# ASSIGNED TASK
Copy, from the entries below, each line where the word "space" can be found.

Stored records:
******

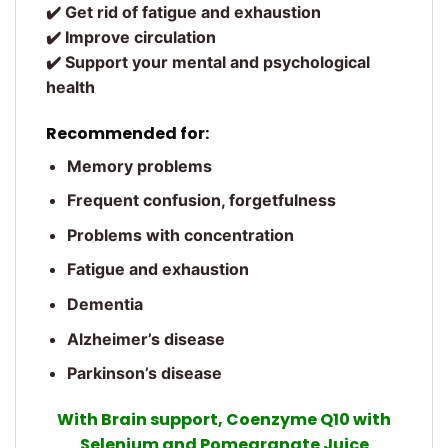
✔️ Get rid of fatigue and exhaustion
✔️ Improve circulation
✔️ Support your mental and psychological
health
Recommended for:
Memory problems
Frequent confusion, forgetfulness
Problems with concentration
Fatigue and exhaustion
Dementia
Alzheimer’s disease
Parkinson’s disease
With Brain support, Coenzyme Q10 with
Selenium and Pomegranate Juice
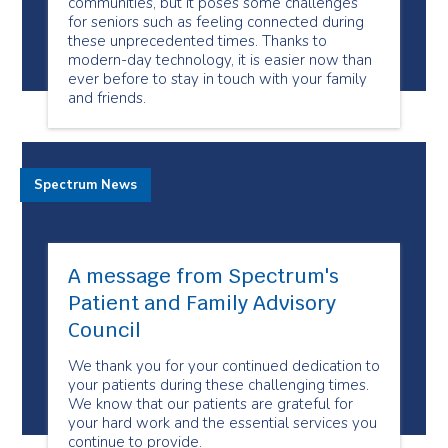
communities, but it poses some challenges
for seniors such as feeling connected during
these unprecedented times. Thanks to
modern-day technology, it is easier now than
ever before to stay in touch with your family
and friends.
Spectrum News
A message from Spectrum's
Patient and Family Advisory
Council
We thank you for your continued dedication to
your patients during these challenging times.
We know that our patients are grateful for
your hard work and the essential services you
continue to provide.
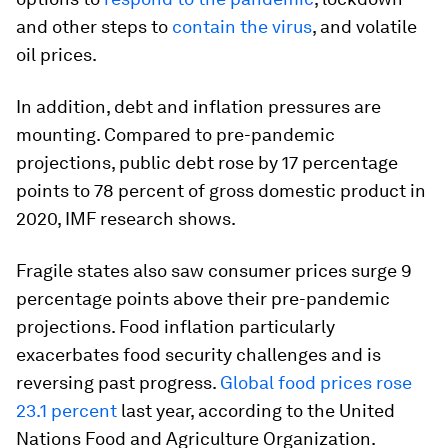
and other steps to
contain the virus
, and volatile
oil prices.
In addition, debt and inflation pressures are
mounting. Compared to pre-pandemic
projections, public debt rose by 17 percentage
points to 78 percent of gross domestic product in
2020, IMF research shows.
Fragile states also saw consumer prices surge 9
percentage points above their pre-pandemic
projections. Food inflation particularly
exacerbates food security challenges and is
reversing past progress.
Global food prices rose
23.1 percent
last year, according to the United
Nations Food and Agriculture Organization.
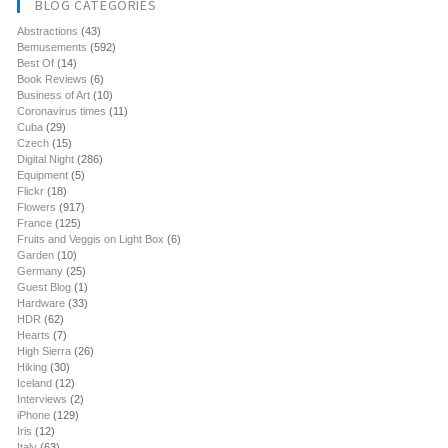
BLOG CATEGORIES
Abstractions
(43)
Bemusements
(592)
Best Of
(14)
Book Reviews
(6)
Business of Art
(10)
Coronavirus times
(11)
Cuba
(29)
Czech
(15)
Digital Night
(286)
Equipment
(5)
Flickr
(18)
Flowers
(917)
France
(125)
Fruits and Veggis on Light Box
(6)
Garden
(10)
Germany
(25)
Guest Blog
(1)
Hardware
(33)
HDR
(62)
Hearts
(7)
High Sierra
(26)
Hiking
(30)
Iceland
(12)
Interviews
(2)
iPhone
(129)
Iris
(12)
Italy
(63)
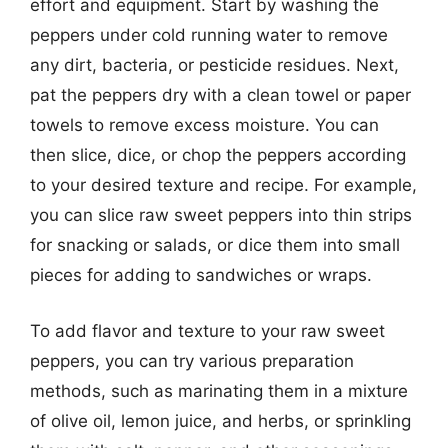
effort and equipment. Start by washing the
peppers under cold running water to remove
any dirt, bacteria, or pesticide residues. Next,
pat the peppers dry with a clean towel or paper
towels to remove excess moisture. You can
then slice, dice, or chop the peppers according
to your desired texture and recipe. For example,
you can slice raw sweet peppers into thin strips
for snacking or salads, or dice them into small
pieces for adding to sandwiches or wraps.
To add flavor and texture to your raw sweet
peppers, you can try various preparation
methods, such as marinating them in a mixture
of olive oil, lemon juice, and herbs, or sprinkling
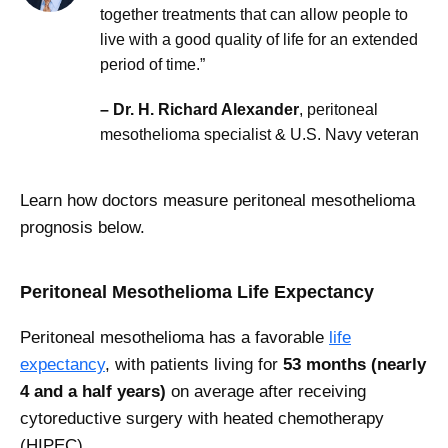
together treatments that can allow people to
live with a good quality of life for an extended
period of time.”
– Dr. H. Richard Alexander
, peritoneal
mesothelioma specialist & U.S. Navy veteran
Learn how doctors measure peritoneal mesothelioma
prognosis below.
Peritoneal Mesothelioma Life Expectancy
Peritoneal mesothelioma has a favorable
life
expectancy
, with patients living for
53 months (nearly
4 and a half years)
on average after receiving
cytoreductive surgery with heated chemotherapy
(HIPEC).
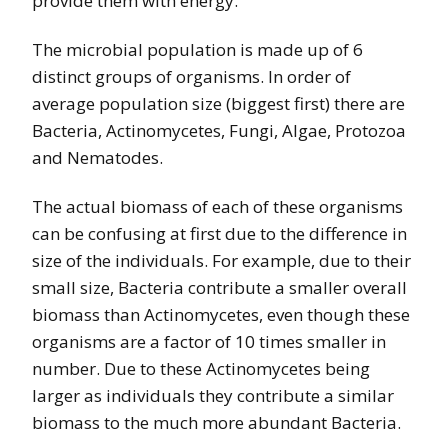
provide them with energy.
The microbial population is made up of 6
distinct groups of organisms. In order of
average population size (biggest first) there are
Bacteria, Actinomycetes, Fungi, Algae, Protozoa
and Nematodes.
The actual biomass of each of these organisms
can be confusing at first due to the difference in
size of the individuals. For example, due to their
small size, Bacteria contribute a smaller overall
biomass than Actinomycetes, even though these
organisms are a factor of 10 times smaller in
number. Due to these Actinomycetes being
larger as individuals they contribute a similar
biomass to the much more abundant Bacteria.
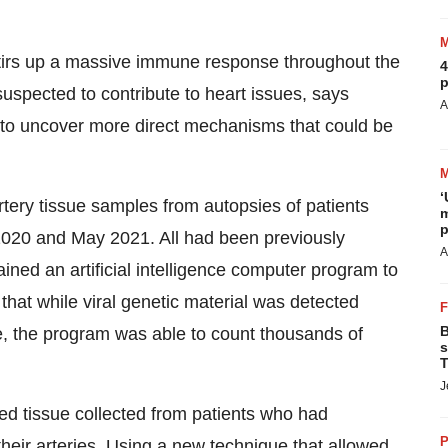
stirs up a massive immune response throughout the
4
p
s suspected to contribute to heart issues, says
A
to uncover more direct mechanisms that could be
‘
rtery tissue samples from autopsies of patients
m
p
20 and May 2021. All had been previously
A
ined an artificial intelligence computer program to
that while viral genetic material was detected
B
, the program was able to count thousands of
s
T
J
d tissue collected from patients who had
P
their arteries. Using a new technique that allowed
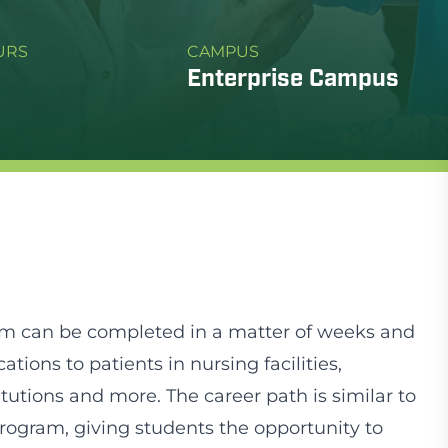
URS
CAMPUS
Enterprise Campus
am can be completed in a matter of weeks and
ions to patients in nursing facilities,
itutions and more. The career path is similar to
program, giving students the opportunity to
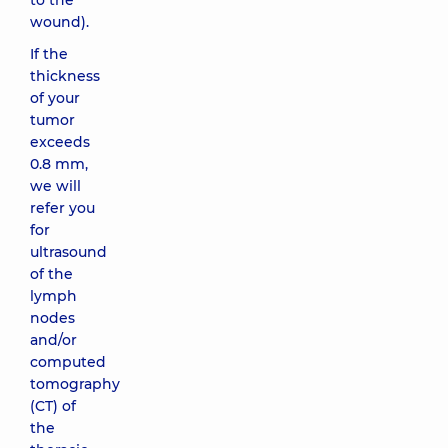
to the
wound).
If the
thickness
of your
tumor
exceeds
0.8 mm,
we will
refer you
for
ultrasound
of the
lymph
nodes
and/or
computed
tomography
(CT) of
the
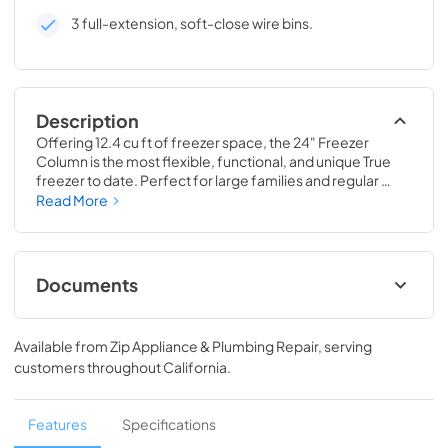
3 full-extension, soft-close wire bins.
Description
Offering 12.4 cu ft of freezer space, the 24" Freezer 
Column is the most flexible, functional, and unique True 
freezer to date. Perfect for large families and regular 
hosts, the Freezer Column is sized to fit into any space and 
Read More
to perfectly preserve all the proteins, produce, and party 
goods you could possibly need.
Documents
Install / User Guide
Available from
Zip Appliance & Plumbing Repair
, serving
View
|
Download
customers throughout
California
.
PDF,
5.46 MB
Spec Sheet
Features
Specifications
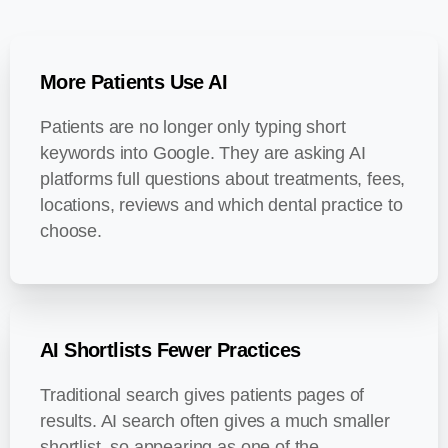
More Patients Use AI
Patients are no longer only typing short
keywords into Google. They are asking AI
platforms full questions about treatments, fees,
locations, reviews and which dental practice to
choose.
AI Shortlists Fewer Practices
Traditional search gives patients pages of
results. AI search often gives a much smaller
shortlist, so appearing as one of the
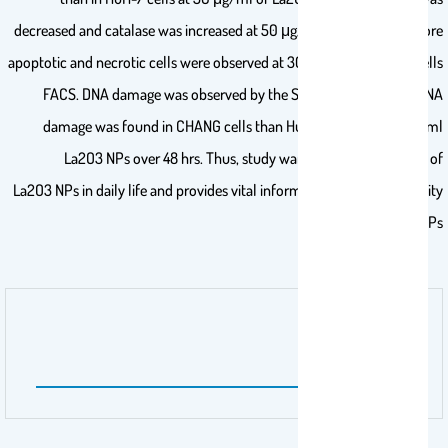
decreased and catalase was increased at 50 μg/ml of La2O3 NPs. More
apoptotic and necrotic cells were observed at 300 μg/ml in HuH-7 cells
FACS. DNA damage was observed by the SGCE test and more DNA
damage was found in CHANG cells than HuH-7 cells at 300 μg/ml
La2O3 NPs over 48 hrs. Thus, study warrants the application of
La2O3 NPs in daily life and provides vital information about the toxicity
of La2O3 NPs.
اسم الناشر
Dose-Response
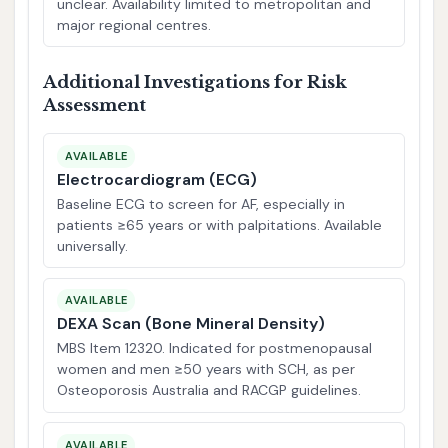
unclear. Availability limited to metropolitan and
major regional centres.
Additional Investigations for Risk
Assessment
AVAILABLE
Electrocardiogram (ECG)
Baseline ECG to screen for AF, especially in
patients ≥65 years or with palpitations. Available
universally.
AVAILABLE
DEXA Scan (Bone Mineral Density)
MBS Item 12320. Indicated for postmenopausal
women and men ≥50 years with SCH, as per
Osteoporosis Australia and RACGP guidelines.
AVAILABLE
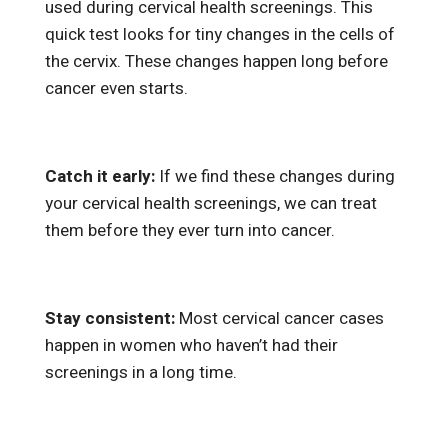
used during cervical health screenings. This
quick test looks for tiny changes in the cells of
the cervix. These changes happen long before
cancer even starts.
Catch it early:
If we find these changes during
your cervical health screenings, we can treat
them before they ever turn into cancer.
Stay consistent:
Most cervical cancer cases
happen in women who haven’t had their
screenings in a long time.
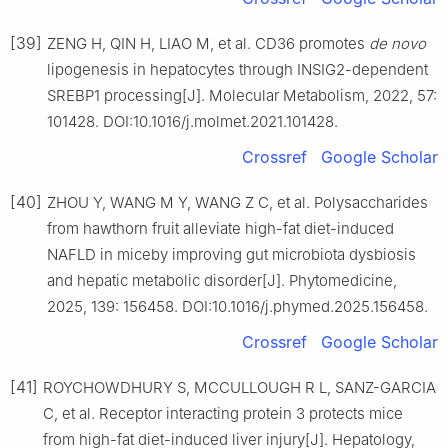
[39]
ZENG H, QIN H, LIAO M, et al. CD36 promotes
de novo
lipogenesis in hepatocytes through INSIG2-dependent
SREBP1 processing[J]. Molecular Metabolism, 2022, 57:
101428. DOI:10.1016/j.molmet.2021.101428.
Crossref
Google Scholar
[40]
ZHOU Y, WANG M Y, WANG Z C, et al. Polysaccharides
from hawthorn fruit alleviate high-fat diet-induced
NAFLD in miceby improving gut microbiota dysbiosis
and hepatic metabolic disorder[J]. Phytomedicine,
2025, 139: 156458. DOI:10.1016/j.phymed.2025.156458.
Crossref
Google Scholar
[41]
ROYCHOWDHURY S, MCCULLOUGH R L, SANZ-GARCIA
C, et al. Receptor interacting protein 3 protects mice
from high-fat diet-induced liver injury[J]. Hepatology,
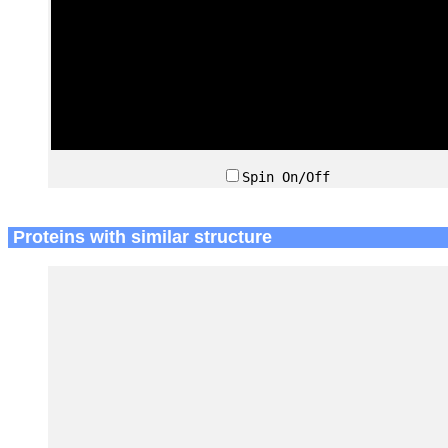
Spin On/Off
Proteins with similar structure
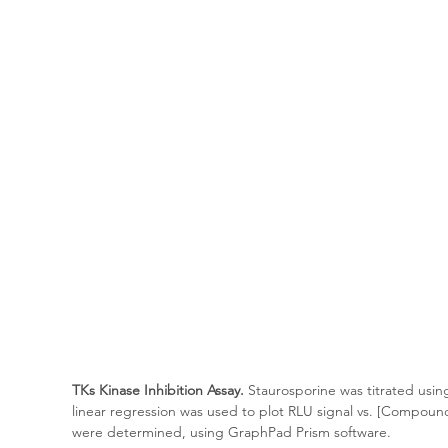
TKs Kinase Inhibition Assay.
 Staurosporine was titrated usin
linear regression was used to plot RLU signal vs. [Compoun
were determined, using GraphPad Prism software.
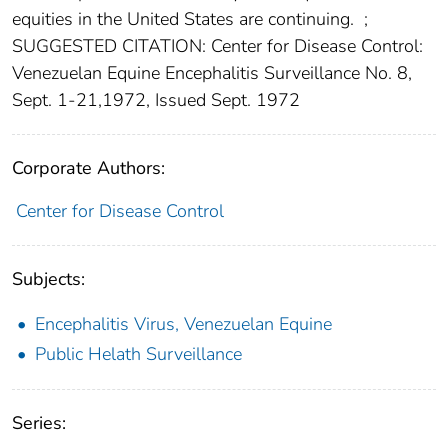
equities in the United States are continuing.
;
SUGGESTED CITATION: Center for Disease Control:
Venezuelan Equine Encephalitis Surveillance No. 8,
Sept. 1-21,1972, Issued Sept. 1972
Corporate Authors:
Center for Disease Control
Subjects:
Encephalitis Virus, Venezuelan Equine
Public Helath Surveillance
Series:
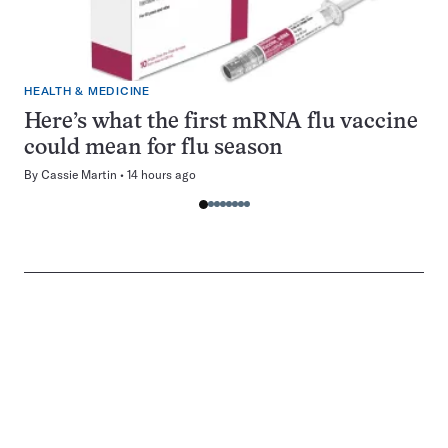
HEALTH & MEDICINE
Here’s what the first mRNA flu vaccine
could mean for flu season
By
Cassie Martin
14 hours ago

******

# EXERCISE SOLUTION
Offering 12.4 cu ft of freezer space, the 24" Freezer 
hosts, the Freezer Column is sized to fit into any space and 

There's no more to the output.